The algorithm (for classical computer) works as follows. First, notice that Eq. (4) in the question changes all creation operators $c^\dagger_j$. What if we changed just 2 of them (by applying a unitary matrix $U$ to the vector containing these two creation operators), say $c^\dagger_{j_0}$ and $c^\dagger_{j_1}$? In this case $a_z$ would remain the same if $z_{j_0} = z_{j_1} = 0$ because these terms do not involve any of the two affected creation operators. If $z_{j_0} = z_{j_1} = 1$, then $a_z$ would be multiplied by $\det(U)$. The remaining coefficients $a_z$ can be split into pairs with exactly one of $j_0$ and $j_1$-th bits set. For such pair $(z,\tilde{z})$ the coefficients $(a_z, a_{\tilde{z}})$ are multiplied by the matrix $U$ and the sign equal to $(-1)$ to the power of bits set in $z$ and $\tilde z$ between $j_0$ and $j_1$. Thus, such $2\times 2$ unitary can be applied in $O(2^L)$ time. What remains is to decompose the matrix $F$ describing the classical Fourier transform into the product of such $2\times 2$ unitaries (and, optionally, a permutation matrix which would correspond to permuting bits of $z$ and adjusting the signs of $a_z$ accordingly).
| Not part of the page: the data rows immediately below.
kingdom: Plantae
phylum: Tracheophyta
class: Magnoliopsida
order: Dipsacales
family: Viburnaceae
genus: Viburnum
One can follow Cooley-Tukey algorithm to show that if $L=L_1\cdots L_k$ is composite then $m^*(L) \leq \sum_{j=1}^{k} m^*(L_j) L / L_j$, which gives $m^*(L) = L\log_2(L)/2$ when $L$ itself is a power of 2 (or $m^*(L) = O(L\log_2(L))$ when $L$ is a product of small primes). For prime $L$ I only can show that $m^*(L) \leq (L-1)(L+3)/4$, which gives the overall complexity of $O(L^2 2^L)$. I've posted a question on whether a decomposition into $O(L\log(L))$ 2x2 matrices is always possible (even for prime $L$) here.